Member of Parliament for Brampton East
- In office October 19, 2015 – September 11, 2019
- Preceded by: Bal Gosal
- Succeeded by: Maninder Sidhu

Personal details
- Born: September 11, 1985 (age 41) Calgary, Alberta
- Party: Independent
- Other political affiliations: Liberal (2015–2018)
- Spouse: Shikha Kasal
- Children: 2
- Alma mater: Wilfrid Laurier University (BBA) Schulich School of Business, York University (MBA) Osgoode Hall Law School (JD)
- Profession: Attorney

= Raj Grewal =

Canadian politician

Rajvinder Grewal (born September 11, 1985) is a former Canadian politician who represented the riding of Brampton East in the House of Commons of Canada from 2015 to 2019. Elected as a Liberal in the 2015 Canadian federal election, he resigned from caucus in 2018 after a police investigation into his extensive gambling debts, and did not stand in the 2019 Canadian federal election. In September 2020, he was charged by the Royal Canadian Mounted Police for breach of trust and fraud over $5,000.

### What to do
a – Copy the part of the Raj Grewal profile starting at "Personal details" and ending at "fraud over $5,000.".
b – Answer these from the Raj Grewal profile:
(i) Who held the Brampton East seat before Grewal?
(ii) What is the name of Grewal's spouse?
(iii) In what month and year did the Royal Canadian Mounted Police charge him?
The material that comes next has nothing to do with the Raj Grewal profile.

### Data listing
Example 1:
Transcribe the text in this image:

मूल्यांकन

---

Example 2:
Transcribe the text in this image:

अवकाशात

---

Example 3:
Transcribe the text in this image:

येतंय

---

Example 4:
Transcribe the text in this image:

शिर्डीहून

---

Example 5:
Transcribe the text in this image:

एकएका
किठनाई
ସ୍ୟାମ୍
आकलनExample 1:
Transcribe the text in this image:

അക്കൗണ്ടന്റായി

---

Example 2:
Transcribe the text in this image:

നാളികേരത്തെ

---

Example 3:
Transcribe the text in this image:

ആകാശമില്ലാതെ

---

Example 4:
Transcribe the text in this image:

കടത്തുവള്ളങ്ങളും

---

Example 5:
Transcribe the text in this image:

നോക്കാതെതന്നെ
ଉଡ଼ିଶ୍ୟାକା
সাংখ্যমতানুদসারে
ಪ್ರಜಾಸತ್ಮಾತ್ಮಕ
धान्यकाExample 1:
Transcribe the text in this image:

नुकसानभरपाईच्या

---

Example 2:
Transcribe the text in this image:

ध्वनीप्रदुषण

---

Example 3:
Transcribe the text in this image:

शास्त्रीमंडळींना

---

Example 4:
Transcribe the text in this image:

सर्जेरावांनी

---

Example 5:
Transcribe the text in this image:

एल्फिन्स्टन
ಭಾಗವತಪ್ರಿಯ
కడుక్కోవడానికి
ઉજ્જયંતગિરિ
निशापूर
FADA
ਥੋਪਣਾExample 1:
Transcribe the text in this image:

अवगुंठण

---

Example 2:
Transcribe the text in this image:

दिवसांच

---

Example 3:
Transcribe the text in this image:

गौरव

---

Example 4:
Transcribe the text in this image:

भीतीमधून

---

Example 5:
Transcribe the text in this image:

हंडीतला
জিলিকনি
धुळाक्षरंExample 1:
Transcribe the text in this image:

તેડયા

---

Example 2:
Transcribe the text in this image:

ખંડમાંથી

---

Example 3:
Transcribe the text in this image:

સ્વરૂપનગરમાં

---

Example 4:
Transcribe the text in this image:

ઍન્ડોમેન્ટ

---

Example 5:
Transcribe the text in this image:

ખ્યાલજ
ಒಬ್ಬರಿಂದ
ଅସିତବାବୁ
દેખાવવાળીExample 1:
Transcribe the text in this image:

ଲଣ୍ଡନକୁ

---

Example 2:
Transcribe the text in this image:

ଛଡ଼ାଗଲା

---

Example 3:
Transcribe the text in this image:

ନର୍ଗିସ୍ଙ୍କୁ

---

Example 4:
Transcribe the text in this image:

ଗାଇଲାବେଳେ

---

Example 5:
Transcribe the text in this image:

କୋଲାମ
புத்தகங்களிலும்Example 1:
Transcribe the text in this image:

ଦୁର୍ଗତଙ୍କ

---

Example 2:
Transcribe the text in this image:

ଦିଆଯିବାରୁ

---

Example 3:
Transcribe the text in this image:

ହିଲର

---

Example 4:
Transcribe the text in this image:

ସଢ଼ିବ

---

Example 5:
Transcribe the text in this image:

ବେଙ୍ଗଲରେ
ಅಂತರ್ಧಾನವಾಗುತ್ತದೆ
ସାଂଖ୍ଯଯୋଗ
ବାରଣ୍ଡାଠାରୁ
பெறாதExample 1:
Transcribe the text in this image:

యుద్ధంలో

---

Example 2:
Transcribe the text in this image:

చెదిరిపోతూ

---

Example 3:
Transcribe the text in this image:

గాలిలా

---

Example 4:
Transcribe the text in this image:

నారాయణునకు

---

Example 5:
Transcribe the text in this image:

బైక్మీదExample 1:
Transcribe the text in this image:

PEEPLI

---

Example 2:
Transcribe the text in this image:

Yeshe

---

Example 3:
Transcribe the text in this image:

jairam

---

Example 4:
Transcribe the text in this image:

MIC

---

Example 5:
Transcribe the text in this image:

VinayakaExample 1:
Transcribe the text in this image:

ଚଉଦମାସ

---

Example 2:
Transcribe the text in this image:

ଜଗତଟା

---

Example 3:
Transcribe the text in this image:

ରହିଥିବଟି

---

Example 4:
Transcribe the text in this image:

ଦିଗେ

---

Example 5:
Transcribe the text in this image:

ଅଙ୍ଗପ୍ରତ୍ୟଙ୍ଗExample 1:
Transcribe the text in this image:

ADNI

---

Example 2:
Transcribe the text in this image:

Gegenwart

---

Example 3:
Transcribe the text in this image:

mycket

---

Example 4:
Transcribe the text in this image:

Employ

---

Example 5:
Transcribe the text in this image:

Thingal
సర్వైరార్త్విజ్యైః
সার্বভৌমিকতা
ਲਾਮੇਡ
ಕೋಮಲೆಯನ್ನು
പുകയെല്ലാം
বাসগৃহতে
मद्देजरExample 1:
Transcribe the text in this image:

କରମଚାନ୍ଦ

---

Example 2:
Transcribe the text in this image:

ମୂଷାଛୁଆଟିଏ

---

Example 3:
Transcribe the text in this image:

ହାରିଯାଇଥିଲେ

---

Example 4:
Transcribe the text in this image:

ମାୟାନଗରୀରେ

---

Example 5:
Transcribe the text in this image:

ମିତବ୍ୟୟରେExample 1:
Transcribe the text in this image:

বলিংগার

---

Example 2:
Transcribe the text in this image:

### Answers for the tasks
a –
Personal details
- Born: September 11, 1985 (age 41) Calgary, Alberta
- Party: Independent
- Other political affiliations: Liberal (2015–2018)
- Spouse: Shikha Kasal
- Children: 2
- Alma mater: Wilfrid Laurier University (BBA) Schulich School of Business, York University (MBA) Osgoode Hall Law School (JD)
- Profession: Attorney

= Raj Grewal =

Canadian politician

Rajvinder Grewal (born September 11, 1985) is a former Canadian politician who represented the riding of Brampton East in the House of Commons of Canada from 2015 to 2019. Elected as a Liberal in the 2015 Canadian federal election, he resigned from caucus in 2018 after a police investigation into his extensive gambling debts, and did not stand in the 2019 Canadian federal election. In September 2020, he was charged by the Royal Canadian Mounted Police for breach of trust and fraud over $5,000.

b –
(i) Bal Gosal
(ii) Shikha Kasal
(iii) September 2020